Fred Wagner, known for his long stints on Grin and Bear It and Animal Crackers , died June 27 of pancreatic cancer. He was 74.

Born and raised in Memphis, Tenn., he was influenced by his father, who painted posters for a movie theater. Wagner attended the Memphis Academy of Art, and then spent five years as a sculptor in Memphis.

He eventually began working for the Orlando Sentinel in their electronic information and art departments.

From 1986-1994, Wagner drew Catfish for Tribune Media Services, taking the strip over from creator Roger Bollen. In 1994, he began to produce Animal Crackers , another Bollen property. He also produced, with Ralph Dunagin, Grin and Bear It , the long-running panel created by George Lichty in 1932.

Wagner departed from the panel as it ended syndication in May, 2015, and was preparing to hand over Animal Crackers to artist Michael Osbun this month.

Wagner’s retirement plans had included a pursuit of a lifelong passion of watercolor and oil painting.

Shaw McCutcheon, 1921-2016

Editorial cartoonist Shaw McCutcheon, who worked for The (Spokane, Washington) Spokesman-Review for 36 years before retiring in 1986, died July 6 in Spokane. He was 94.

Born in Chicago in 1921, McCutcheon was the son of legendary Pulitzer Prize-winning editorial cartoonist, John T. McCutcheon. Shaw McCutcheon received a bachelor’s degree in mathematics from Harvard, but while serving in World War II, he took an interest in politics and cartooning. McCutcheon studied political science for two years at the University of Chicago and then attended the Chicago Academy of Fine Arts for another two years.

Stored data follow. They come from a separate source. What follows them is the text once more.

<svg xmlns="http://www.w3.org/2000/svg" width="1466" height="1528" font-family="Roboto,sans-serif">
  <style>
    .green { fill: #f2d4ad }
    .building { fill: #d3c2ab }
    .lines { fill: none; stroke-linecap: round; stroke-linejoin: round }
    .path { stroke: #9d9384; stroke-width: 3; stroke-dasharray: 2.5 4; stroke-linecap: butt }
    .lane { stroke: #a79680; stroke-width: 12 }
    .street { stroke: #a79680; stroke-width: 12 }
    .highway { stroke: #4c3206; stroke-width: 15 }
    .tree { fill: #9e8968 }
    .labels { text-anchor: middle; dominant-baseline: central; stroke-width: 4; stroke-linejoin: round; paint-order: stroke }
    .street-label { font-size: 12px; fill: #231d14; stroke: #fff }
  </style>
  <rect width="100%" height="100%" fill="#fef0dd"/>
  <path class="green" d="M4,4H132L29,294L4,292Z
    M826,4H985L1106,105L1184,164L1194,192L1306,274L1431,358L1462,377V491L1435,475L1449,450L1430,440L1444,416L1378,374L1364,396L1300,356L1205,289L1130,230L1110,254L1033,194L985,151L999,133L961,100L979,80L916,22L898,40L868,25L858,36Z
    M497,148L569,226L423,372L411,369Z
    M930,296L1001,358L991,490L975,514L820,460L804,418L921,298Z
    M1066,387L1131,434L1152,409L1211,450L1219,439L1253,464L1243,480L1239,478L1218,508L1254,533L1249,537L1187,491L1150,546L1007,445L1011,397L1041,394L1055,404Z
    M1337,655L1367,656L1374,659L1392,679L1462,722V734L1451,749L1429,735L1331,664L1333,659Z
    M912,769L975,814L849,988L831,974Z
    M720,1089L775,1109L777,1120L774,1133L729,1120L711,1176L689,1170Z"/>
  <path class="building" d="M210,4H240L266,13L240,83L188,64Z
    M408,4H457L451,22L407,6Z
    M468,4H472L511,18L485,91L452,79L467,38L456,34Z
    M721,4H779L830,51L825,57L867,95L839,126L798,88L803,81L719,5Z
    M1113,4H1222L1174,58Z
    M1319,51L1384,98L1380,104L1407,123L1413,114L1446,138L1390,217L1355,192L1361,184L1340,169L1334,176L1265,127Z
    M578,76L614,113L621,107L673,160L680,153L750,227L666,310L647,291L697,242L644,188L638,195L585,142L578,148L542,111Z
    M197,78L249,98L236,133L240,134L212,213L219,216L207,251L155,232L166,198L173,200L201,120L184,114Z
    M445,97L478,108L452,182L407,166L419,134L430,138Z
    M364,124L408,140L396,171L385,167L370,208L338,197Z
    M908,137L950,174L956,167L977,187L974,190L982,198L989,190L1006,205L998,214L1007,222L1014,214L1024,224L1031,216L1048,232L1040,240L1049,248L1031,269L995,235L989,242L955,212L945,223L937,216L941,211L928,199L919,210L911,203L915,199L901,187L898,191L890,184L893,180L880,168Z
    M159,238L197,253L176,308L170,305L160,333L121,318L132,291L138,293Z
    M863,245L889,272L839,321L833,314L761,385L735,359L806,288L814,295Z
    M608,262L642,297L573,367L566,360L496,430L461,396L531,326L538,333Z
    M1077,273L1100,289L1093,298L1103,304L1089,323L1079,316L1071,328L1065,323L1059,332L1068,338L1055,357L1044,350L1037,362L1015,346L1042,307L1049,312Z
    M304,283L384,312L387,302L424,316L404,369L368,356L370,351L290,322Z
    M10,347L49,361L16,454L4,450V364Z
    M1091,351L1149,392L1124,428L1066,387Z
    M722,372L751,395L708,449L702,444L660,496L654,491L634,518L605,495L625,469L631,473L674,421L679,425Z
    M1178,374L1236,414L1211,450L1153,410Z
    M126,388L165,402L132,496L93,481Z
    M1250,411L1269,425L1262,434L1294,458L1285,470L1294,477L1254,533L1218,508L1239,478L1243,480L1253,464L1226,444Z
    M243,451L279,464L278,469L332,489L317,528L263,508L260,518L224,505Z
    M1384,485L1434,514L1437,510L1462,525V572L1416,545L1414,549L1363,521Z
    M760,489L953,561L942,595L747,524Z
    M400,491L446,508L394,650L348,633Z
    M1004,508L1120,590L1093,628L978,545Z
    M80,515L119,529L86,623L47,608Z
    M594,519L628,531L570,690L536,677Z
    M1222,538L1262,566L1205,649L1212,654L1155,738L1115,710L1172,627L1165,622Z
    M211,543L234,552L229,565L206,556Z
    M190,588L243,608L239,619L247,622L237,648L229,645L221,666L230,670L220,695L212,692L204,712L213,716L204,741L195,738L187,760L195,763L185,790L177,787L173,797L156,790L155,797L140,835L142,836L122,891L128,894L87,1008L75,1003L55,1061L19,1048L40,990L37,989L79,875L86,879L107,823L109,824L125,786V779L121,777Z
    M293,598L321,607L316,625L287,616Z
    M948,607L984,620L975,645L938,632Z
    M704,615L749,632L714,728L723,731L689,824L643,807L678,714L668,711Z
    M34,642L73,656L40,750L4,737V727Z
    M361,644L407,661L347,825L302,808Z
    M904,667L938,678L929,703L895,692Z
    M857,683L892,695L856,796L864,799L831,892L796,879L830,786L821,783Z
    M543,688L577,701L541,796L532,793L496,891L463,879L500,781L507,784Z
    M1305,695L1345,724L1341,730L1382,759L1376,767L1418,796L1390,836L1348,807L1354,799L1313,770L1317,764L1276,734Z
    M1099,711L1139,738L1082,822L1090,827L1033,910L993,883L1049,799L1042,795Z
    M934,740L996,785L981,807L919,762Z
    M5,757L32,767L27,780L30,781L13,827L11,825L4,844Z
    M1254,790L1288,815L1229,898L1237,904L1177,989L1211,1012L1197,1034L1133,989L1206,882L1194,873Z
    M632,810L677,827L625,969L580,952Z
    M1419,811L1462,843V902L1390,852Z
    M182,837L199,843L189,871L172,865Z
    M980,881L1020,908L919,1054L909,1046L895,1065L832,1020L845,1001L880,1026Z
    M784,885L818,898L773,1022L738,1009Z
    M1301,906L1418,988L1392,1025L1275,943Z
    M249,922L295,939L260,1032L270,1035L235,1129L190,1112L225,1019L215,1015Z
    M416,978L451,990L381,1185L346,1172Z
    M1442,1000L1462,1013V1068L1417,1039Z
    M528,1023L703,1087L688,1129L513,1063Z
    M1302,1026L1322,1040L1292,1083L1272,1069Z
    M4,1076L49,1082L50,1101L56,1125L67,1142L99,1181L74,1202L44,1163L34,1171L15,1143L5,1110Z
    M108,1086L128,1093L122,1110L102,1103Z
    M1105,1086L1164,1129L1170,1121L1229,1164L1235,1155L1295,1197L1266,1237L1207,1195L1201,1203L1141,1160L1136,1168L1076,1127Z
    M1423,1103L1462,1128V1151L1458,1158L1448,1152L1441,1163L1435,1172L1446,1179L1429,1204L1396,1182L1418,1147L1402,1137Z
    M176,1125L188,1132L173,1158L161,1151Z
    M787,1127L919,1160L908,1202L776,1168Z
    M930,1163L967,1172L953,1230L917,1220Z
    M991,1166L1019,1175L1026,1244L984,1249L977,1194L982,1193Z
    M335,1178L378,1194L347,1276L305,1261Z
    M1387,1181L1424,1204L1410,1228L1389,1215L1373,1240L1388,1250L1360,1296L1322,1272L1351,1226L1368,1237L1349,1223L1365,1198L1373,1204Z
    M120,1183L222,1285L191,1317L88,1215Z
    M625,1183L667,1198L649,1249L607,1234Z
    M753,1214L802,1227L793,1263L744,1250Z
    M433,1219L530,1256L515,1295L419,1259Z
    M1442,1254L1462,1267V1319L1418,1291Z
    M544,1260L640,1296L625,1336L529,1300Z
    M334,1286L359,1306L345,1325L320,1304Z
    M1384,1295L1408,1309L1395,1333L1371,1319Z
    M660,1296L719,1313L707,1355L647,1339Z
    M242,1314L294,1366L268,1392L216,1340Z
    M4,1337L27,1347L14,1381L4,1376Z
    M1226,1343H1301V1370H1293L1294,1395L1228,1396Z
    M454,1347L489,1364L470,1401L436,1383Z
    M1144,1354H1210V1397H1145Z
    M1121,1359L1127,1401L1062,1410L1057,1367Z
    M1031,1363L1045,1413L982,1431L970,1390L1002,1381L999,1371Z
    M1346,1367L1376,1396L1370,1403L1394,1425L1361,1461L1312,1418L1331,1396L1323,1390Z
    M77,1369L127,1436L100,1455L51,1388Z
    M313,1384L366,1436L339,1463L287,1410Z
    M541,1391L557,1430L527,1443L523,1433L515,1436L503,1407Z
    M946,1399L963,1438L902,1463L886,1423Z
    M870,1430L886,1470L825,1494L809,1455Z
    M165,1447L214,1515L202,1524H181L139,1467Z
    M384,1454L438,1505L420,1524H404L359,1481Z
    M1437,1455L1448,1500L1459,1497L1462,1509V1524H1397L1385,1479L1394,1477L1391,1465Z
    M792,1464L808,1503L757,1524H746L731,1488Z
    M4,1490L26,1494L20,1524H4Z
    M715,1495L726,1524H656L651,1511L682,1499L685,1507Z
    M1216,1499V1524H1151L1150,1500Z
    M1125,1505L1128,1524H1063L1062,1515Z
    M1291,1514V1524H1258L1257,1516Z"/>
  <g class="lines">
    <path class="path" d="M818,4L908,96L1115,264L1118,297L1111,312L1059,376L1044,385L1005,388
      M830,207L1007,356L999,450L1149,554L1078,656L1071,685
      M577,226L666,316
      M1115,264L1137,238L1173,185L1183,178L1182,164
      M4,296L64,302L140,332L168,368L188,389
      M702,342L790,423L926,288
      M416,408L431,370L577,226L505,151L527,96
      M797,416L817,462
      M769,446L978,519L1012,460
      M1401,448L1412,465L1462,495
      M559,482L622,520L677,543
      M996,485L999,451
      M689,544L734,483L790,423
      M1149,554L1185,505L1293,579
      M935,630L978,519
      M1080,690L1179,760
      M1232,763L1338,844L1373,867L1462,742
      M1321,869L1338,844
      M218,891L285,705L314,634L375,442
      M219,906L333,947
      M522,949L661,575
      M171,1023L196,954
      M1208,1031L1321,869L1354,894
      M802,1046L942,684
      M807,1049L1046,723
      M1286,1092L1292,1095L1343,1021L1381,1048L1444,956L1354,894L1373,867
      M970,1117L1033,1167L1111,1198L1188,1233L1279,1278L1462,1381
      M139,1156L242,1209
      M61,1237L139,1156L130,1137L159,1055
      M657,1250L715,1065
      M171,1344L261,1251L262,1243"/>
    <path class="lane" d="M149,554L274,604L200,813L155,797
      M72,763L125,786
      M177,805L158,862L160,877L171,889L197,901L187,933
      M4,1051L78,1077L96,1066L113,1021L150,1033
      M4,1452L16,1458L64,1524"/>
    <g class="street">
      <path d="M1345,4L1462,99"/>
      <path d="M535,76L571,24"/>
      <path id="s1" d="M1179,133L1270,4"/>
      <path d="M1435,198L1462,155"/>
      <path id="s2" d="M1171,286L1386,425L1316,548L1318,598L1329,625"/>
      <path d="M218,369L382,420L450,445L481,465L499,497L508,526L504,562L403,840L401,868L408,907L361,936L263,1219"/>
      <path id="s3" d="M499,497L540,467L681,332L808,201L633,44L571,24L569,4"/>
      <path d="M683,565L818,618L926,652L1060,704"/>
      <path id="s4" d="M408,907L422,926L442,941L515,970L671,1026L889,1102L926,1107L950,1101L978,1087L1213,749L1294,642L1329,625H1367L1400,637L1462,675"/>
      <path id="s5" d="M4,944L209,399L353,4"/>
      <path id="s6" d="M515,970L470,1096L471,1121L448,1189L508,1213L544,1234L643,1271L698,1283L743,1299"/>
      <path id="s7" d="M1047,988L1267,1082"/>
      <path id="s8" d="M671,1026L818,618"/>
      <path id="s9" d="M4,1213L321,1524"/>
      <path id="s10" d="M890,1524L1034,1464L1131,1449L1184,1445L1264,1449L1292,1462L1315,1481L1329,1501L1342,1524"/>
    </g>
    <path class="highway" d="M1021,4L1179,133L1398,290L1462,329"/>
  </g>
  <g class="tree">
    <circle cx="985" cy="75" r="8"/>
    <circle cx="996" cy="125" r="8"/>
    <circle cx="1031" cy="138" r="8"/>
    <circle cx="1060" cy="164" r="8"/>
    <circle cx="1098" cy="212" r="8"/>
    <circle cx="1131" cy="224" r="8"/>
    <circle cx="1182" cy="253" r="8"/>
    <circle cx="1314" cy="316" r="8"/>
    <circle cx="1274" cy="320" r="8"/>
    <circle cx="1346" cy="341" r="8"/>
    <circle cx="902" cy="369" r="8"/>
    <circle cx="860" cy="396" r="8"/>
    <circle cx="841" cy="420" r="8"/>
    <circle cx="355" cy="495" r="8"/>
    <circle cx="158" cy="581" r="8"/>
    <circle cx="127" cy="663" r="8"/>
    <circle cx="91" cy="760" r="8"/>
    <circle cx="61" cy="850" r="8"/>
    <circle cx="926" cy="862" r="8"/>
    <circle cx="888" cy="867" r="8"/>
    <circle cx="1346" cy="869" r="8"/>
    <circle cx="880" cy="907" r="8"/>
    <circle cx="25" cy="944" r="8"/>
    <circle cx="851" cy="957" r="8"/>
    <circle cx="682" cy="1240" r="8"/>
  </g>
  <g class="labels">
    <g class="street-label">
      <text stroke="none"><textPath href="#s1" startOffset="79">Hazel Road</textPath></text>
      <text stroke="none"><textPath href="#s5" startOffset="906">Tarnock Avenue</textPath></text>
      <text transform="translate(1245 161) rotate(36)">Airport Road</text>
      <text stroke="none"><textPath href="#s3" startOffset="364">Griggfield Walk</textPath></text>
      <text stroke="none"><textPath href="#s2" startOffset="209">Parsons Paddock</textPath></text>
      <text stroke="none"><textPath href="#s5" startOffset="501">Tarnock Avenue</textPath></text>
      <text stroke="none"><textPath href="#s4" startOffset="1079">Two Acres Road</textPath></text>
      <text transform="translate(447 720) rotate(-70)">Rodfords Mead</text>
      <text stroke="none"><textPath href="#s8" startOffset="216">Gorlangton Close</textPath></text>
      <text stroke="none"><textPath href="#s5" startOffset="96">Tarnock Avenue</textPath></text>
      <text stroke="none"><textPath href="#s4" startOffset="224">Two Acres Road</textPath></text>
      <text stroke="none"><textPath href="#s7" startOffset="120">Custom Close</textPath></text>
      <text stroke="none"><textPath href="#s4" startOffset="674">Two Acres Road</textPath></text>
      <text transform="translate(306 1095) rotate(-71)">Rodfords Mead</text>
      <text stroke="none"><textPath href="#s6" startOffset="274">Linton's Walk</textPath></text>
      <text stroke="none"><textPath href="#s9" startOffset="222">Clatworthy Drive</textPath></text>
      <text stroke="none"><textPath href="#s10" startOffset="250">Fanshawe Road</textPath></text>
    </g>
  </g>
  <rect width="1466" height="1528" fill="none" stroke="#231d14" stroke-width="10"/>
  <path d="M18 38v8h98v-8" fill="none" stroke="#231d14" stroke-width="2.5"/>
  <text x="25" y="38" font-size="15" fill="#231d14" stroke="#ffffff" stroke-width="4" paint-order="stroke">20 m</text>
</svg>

At the urging of Chicago Tribune cartoonist Carey Orr (who succeeded McCutcheon’s father), McCutcheon applied for a cartoonist job with the Spokesman-Review in Spokane, Washington. His first cartoon appeared in the summer of 1950. In the 1970s, McCutcheon also began writing editorials for the paper, often on issues regarding economics and national defense. It’s estimated that he drew more than 9,000 cartoons and wrote some 1,000 editorials during his career at the paper.

Michael Crawford, 1945-2016

Michael Crawford, who sold more than 600 cartoons and drawings to The New Yorker after William Shawn, died of cancer July 12 in his Kingston, N.Y., home. He was 70.

Crawford was born in Oswego, N.Y., on Oct. 21, 1945. After graduating from the University of Toronto with a bachelor’s degree in English, Crawford spent a year at the university’s law school, and then took a circuitous route to a career in cartooning. Jobs included everything from working for a Washington pollster to playing baseball to “writing English papers for cash for people in college” and “an ill-advised ‘teaching’ stint at a derelict Vermont ‘academy’ for Led Zeppelin zealots,” he once told an interviewer.

“You always rush out and high-five me when I homer. How about a hug when I whiff?”

Living in the Boston area, he began to pursue a career in art and began selling his cartoons at area art fairs. He began sending work to The New Yorker in the mid-1970s.

“Eventually, started peppering The New Yorker with gags around 1975 and Whoosh! Before you knew it, it was 1981 and I had my first New Yorker check (for a grand 400 clams I think it was),” Mr. Crawford recalled in an interview with cartoonist Michael Maslin.

Crawford was also an accomplished painter, with his best-known work featuring scenes with gangsters.